Data for analysis:

────

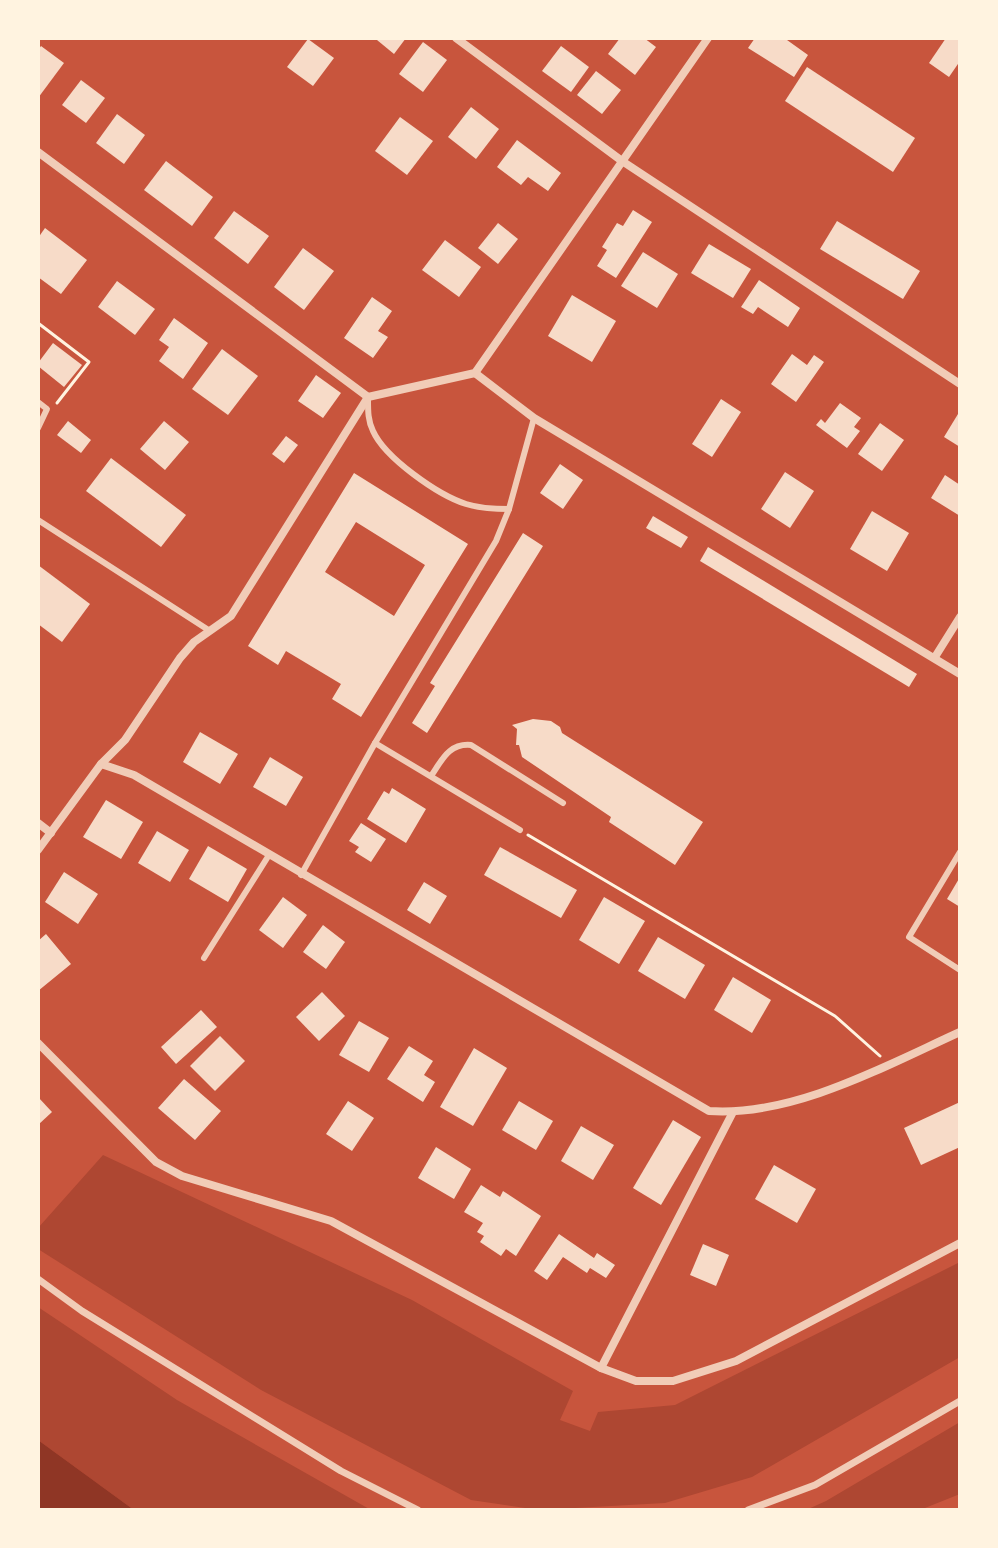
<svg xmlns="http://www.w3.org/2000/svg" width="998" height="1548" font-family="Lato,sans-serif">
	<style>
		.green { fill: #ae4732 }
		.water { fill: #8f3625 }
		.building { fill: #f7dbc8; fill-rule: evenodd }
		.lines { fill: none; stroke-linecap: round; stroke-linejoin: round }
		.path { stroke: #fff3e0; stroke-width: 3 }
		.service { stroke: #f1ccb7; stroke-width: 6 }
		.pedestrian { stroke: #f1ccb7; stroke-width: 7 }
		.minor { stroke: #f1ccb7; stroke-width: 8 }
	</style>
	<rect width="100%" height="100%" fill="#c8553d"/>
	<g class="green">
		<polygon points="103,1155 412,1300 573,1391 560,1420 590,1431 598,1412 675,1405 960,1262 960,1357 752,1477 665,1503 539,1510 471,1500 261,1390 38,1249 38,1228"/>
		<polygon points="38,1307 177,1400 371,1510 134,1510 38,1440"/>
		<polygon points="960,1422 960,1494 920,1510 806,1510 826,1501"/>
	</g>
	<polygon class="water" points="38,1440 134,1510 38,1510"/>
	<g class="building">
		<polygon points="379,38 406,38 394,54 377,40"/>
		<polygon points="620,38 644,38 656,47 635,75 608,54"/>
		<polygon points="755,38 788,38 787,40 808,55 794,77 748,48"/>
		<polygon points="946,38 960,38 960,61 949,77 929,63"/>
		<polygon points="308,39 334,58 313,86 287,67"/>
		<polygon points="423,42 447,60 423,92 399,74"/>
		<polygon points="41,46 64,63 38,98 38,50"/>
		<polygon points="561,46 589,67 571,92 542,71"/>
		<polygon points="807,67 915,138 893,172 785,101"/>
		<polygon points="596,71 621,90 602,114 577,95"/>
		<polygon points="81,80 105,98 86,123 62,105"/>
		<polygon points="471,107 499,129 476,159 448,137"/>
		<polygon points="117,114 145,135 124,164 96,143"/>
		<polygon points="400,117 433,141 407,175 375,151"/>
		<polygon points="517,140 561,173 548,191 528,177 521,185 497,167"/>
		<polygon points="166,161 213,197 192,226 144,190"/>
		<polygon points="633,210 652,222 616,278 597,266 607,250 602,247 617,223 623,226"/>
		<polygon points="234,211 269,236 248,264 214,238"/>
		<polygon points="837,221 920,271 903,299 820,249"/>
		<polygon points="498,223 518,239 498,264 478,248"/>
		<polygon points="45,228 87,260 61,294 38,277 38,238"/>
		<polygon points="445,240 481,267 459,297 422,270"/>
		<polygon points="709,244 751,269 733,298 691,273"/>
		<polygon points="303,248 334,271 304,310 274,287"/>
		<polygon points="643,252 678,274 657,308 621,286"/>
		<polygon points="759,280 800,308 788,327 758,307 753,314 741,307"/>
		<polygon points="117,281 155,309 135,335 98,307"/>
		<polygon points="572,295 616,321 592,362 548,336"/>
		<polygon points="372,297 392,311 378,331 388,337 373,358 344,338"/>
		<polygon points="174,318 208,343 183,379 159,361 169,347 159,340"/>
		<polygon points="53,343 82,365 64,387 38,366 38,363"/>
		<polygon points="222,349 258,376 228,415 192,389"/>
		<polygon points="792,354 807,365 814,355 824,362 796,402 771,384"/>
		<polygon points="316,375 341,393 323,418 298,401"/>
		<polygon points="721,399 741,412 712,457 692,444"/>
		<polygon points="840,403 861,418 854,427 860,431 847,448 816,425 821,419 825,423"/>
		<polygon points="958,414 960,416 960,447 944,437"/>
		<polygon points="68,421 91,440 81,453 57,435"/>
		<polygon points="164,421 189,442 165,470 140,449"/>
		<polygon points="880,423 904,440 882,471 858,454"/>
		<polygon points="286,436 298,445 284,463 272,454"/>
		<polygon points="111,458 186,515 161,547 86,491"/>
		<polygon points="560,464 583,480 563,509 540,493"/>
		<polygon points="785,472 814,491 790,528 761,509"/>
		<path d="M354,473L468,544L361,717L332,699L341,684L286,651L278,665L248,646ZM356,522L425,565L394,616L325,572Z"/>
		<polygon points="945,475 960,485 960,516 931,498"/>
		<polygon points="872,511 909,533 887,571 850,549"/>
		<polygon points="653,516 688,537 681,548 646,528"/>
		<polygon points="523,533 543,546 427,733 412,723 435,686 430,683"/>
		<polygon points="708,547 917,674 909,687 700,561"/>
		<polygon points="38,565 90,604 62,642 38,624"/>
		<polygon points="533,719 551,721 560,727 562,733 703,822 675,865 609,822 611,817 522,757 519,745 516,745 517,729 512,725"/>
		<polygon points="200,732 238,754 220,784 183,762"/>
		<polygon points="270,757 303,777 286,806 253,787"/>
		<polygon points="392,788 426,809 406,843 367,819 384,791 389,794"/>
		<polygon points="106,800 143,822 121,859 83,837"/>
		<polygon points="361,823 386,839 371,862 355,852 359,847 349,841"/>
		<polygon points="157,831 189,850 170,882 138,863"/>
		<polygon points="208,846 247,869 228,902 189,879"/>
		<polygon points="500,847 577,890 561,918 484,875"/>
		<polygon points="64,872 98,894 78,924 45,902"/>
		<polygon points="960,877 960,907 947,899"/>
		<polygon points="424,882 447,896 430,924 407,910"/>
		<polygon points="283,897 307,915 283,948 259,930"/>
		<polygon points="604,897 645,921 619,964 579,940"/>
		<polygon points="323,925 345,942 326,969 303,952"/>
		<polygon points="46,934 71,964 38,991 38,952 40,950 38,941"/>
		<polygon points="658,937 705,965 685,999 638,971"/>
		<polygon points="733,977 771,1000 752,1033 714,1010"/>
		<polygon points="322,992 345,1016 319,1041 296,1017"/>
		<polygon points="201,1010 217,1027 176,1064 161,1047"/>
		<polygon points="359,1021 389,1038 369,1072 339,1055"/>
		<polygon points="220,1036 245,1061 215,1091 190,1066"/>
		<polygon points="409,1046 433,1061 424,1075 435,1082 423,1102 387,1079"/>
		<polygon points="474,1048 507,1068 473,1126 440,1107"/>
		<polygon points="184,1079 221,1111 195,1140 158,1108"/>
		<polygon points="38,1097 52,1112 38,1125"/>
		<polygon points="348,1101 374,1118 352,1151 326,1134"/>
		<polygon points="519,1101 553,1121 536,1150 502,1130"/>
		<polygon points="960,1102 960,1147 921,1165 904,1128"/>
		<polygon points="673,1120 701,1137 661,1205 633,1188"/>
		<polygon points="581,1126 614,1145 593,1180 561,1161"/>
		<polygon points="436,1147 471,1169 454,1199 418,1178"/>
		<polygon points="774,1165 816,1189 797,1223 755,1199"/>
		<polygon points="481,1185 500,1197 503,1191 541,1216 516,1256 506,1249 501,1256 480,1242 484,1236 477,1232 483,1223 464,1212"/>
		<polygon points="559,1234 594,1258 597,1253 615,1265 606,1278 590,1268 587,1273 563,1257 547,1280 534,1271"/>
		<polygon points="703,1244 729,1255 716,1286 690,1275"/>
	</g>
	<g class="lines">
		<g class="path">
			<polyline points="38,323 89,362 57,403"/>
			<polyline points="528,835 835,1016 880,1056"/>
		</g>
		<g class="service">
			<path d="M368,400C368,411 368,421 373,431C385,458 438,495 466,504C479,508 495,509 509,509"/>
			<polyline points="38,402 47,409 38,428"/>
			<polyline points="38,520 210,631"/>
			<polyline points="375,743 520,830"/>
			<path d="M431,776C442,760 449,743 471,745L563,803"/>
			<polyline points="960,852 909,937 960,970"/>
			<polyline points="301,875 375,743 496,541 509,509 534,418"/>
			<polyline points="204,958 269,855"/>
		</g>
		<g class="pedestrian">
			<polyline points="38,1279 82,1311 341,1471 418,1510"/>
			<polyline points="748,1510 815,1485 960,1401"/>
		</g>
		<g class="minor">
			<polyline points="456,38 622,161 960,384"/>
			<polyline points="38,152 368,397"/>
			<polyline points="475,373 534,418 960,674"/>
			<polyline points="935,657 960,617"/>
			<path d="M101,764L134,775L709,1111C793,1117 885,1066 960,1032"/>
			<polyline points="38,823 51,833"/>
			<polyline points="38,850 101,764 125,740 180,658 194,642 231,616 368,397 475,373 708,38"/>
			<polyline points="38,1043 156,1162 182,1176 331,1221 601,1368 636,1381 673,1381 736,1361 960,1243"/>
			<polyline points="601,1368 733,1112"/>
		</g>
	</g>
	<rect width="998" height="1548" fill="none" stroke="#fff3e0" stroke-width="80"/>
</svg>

────

Activity: Scan the listing and report each line where the word "lines" shows up.

Answer for this exercise:
		.lines { fill: none; stroke-linecap: round; stroke-linejoin: round }
	<g class="lines">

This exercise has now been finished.